# The elusive two pounds.



## capitanjohn (Nov 16, 2006)

I was in the pub with three mates and we got talking about cars and hobby's and I mentioned I knew a farmer who had a classic car that needed renovating for only thirty quid, they decided between them that they could do it up. So they each gave me a tenner.
So a couple of days later I took my low loader to the farm and told the farmer I would take it off his hands.
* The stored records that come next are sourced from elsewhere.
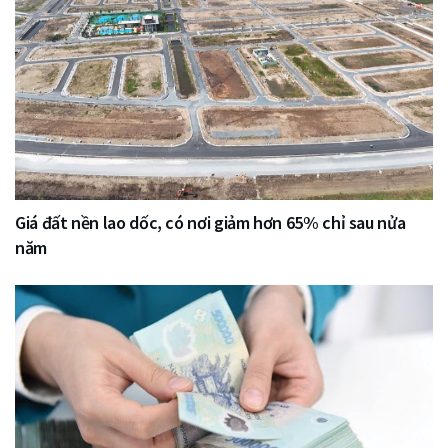
Giá đất nền lao dốc, có nơi giảm hơn 65% chỉ sau nửa
năm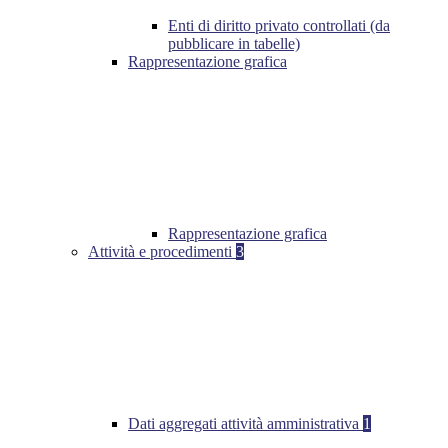
Enti di diritto privato controllati (da
pubblicare in tabelle)
Rappresentazione grafica
Rappresentazione grafica
Attività e procedimenti
3
Dati aggregati attività amministrativa
1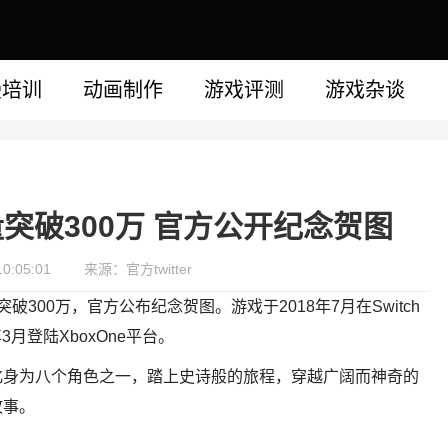
漫培训
动画制作
游戏评测
游戏杂谈
突破300万 官方公开纪念贺图
0:05:01
来源：官方twitter
300万，官方公布纪念贺图。游戏于2018年7月在Switch
年3月登陆XboxOne平台。
化身为八个角色之一，踏上史诗般的旅程，穿越广阔而神奇的
故事。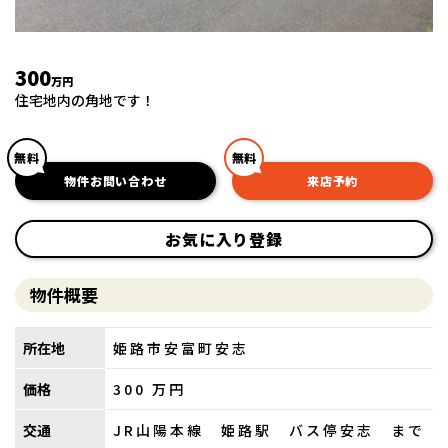
300
万円
住宅地内の角地です！
無料
無料
物件お問い合わせ
来店予約
お気に入り登録
物件概要
所在地
姫路市安富町安志
価格
300
万円
交通
JR山陽本線 姫路駅 バス停安志 まで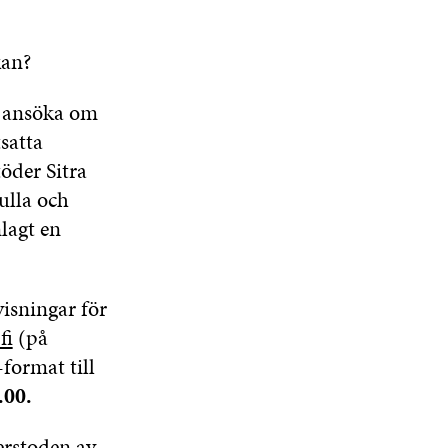
kan?
m ansöka om
satta
öder Sitra
fulla och
lagt en
isningar för
fi
(på
format till
.00.
erstoden av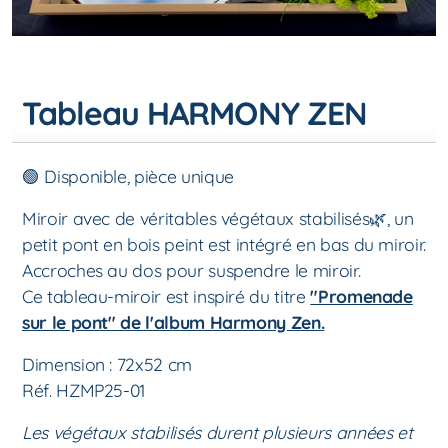
Tableau HARMONY ZEN
🟢 Disponible, pièce unique
Miroir avec de véritables végétaux stabilisés🌿, un
petit pont en bois peint est intégré en bas du miroir.
Accroches au dos pour suspendre le miroir.
Ce tableau-miroir est inspiré du titre
"Promenade
sur le pont" de l'album Harmony Zen.
Dimension : 72x52 cm
Réf. HZMP25-01
Les végétaux stabilisés durent plusieurs années et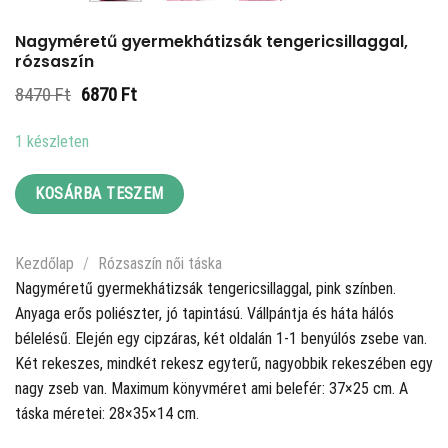
Nagyméretű gyermekhátizsák tengericsillaggal,
rózsaszín
Original
Current
8470
Ft
6870
Ft
price
price
was:
is:
1 készleten
8470 Ft.
6870 Ft.
KOSÁRBA TESZEM
Kezdőlap
/
Rózsaszín női táska
Nagyméretű gyermekhátizsák tengericsillaggal, pink színben.
Anyaga erős poliészter, jó tapintású. Vállpántja és háta hálós
bélelésű. Elején egy cipzáras, két oldalán 1-1 benyúlós zsebe van.
Két rekeszes, mindkét rekesz egyterű, nagyobbik rekeszében egy
nagy zseb van. Maximum könyvméret ami belefér: 37×25 cm. A
táska méretei: 28×35×14 cm.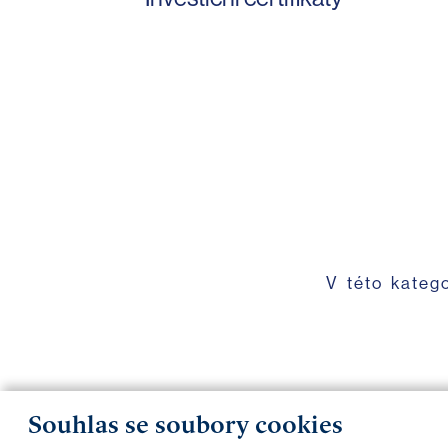
V této kateg
Souhlas se soubory cookies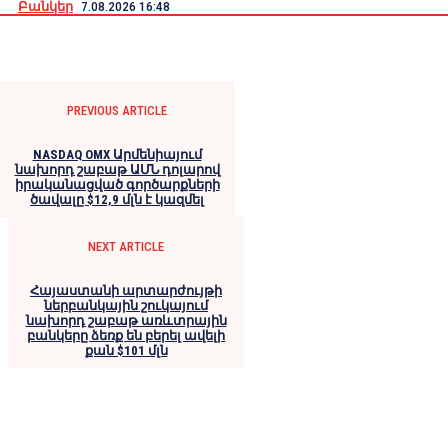
Բանկեր
7.08.2026 16:48
PREVIOUS ARTICLE
NASDAQ OMX Արմենիայում
նախորդ շաբաթ ԱՄՆ դոլարով
իրականացված գործարքների
ծավալը $12,9 մլն է կազմել
NEXT ARTICLE
Հայաստանի արտարժույթի
ներբանկային շուկայում
նախորդ շաբաթ առևտրային
բանկերը ձեռք են բերել ավելի
քան $101 մլն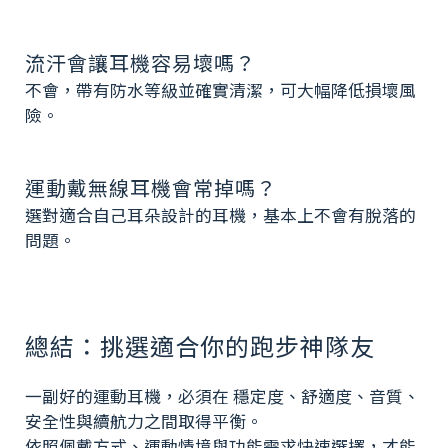
流汗會讓耳機容易壞嗎？
不會，帶有防水等級並確實清潔，可大幅降低損壞風
險。
運動戴無線耳機會常掉嗎？
選對適合自己耳朵設計的耳機，基本上不會有脫落的
問題。
總結：挑選適合你的跑步神隊友
一副好的運動耳機，必須在 穩定度、舒適度、音質、
安全性與續航力之間取得平衡。
依照佩戴方式、運動情境與功能需求快速選擇，才能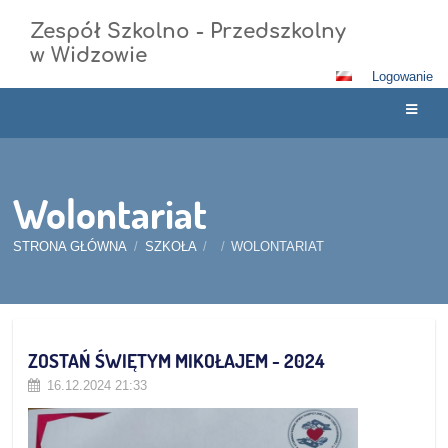
Zespół Szkolno - Przedszkolny
w Widzowie
Logowanie
Wolontariat
STRONA GŁÓWNA
/
SZKOŁA
/
/
WOLONTARIAT
Wolontariat
ZOSTAŃ ŚWIĘTYM MIKOŁAJEM - 2024
16.12.2024 21:33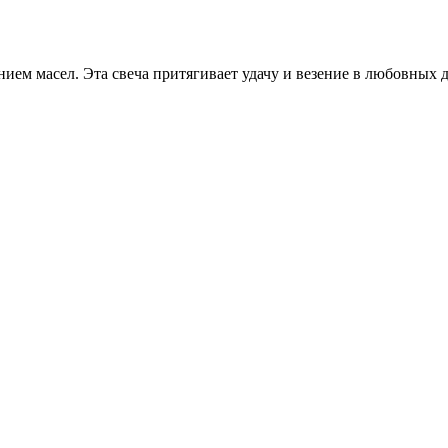
ем масел. Эта свеча притягивает удачу и везение в любовных дел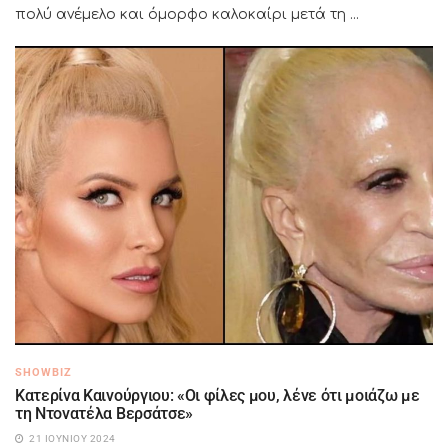
πολύ ανέμελο και όμορφο καλοκαίρι μετά τη ...
SHOWBIZ
Κατερίνα Καινούργιου: «Οι φίλες μου, λένε ότι μοιάζω με
τη Ντονατέλα Βερσάτσε»
21 ΙΟΥΝΊΟΥ 2024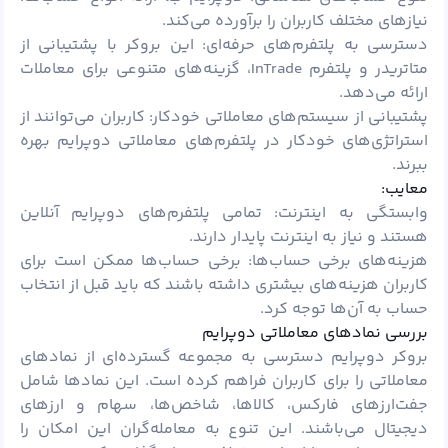
نیازهای مختلف کاربران را برآورده می‌کند.
دسترسی به پلتفرم‌های حرفه‌ای: این بروکر با پشتیبانی از
متاتریدر و پلتفرم InTrade، گزینه‌های متنوعی برای معاملات
ارائه می‌دهد.
پشتیبانی از سیستم‌های معاملاتی خودکار: کاربران می‌توانند از
استراتژی‌های خودکار در پلتفرم‌های معاملاتی دوپرایم بهره
ببرند.
معایب:
وابستگی به اینترنت: تمامی پلتفرم‌های دوپرایم آنلاین
هستند و نیاز به اینترنت پایدار دارند.
هزینه‌های برخی حساب‌ها: برخی حساب‌ها ممکن است برای
کاربران هزینه‌های بیشتری داشته باشند که باید قبل از انتخاب
حساب به آن‌ها توجه کرد.
بررسی نمادهای معاملاتی دوپرایم
بروکر دوپرایم دسترسی به مجموعه گسترده‌ای از نمادهای
معاملاتی را برای کاربران فراهم کرده است. این نمادها شامل
جفت‌ارزهای فارکس، کالاها، شاخص‌ها، سهام و ارزهای
دیجیتال می‌باشند. این تنوع به معامله‌گران این امکان را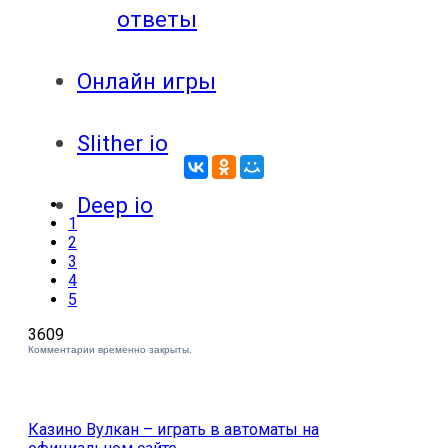
ответы
Онлайн игры
Slither io
Deep io
1
2
3
4
5
3609
Комментарии временно закрыты.
Казино Вулкан – играть в автоматы на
When I saw it I realised it needed a bit more work than I thought so I said I would only give him twenty six pounds, after muttering and mumbling he agreed.
When I dropped the classic car off I told my mates that I got four quid knocked off for the condition and gave them a pound back each and I would keep a pound for my trouble.
So, They each paid nine pounds, =twenty seven pounds, I have one pound,= twenty eight pounds.??? or have I.!!


----------



## Zebedee (Oct 3, 2007)

Neat bit of reversed logic Capitan.  

I won't give the game away - but the hint is in the comment above.

Dave :wink:


----------



## Ozzyjohn (Sep 3, 2007)

Hi Capitan,

No.

I can explain if you like, but that would seem to be spoiling it for others... :wink: 


Regards,
John


----------



## coppo (May 27, 2009)

So the car cost £26 between 3 people, thats £8.66 each, you should have given them £1.34 each back you bloody thief.

Paul.


----------



## Bill_H (Feb 18, 2011)

Have you looked down the back of the sofa for it?


----------



## rayrecrok (Nov 21, 2008)

Hi.

I worked it all out and smart arse me wrote it all down with some nice skits..then MHF's rolled over and I lost it. Hmm

ray.


----------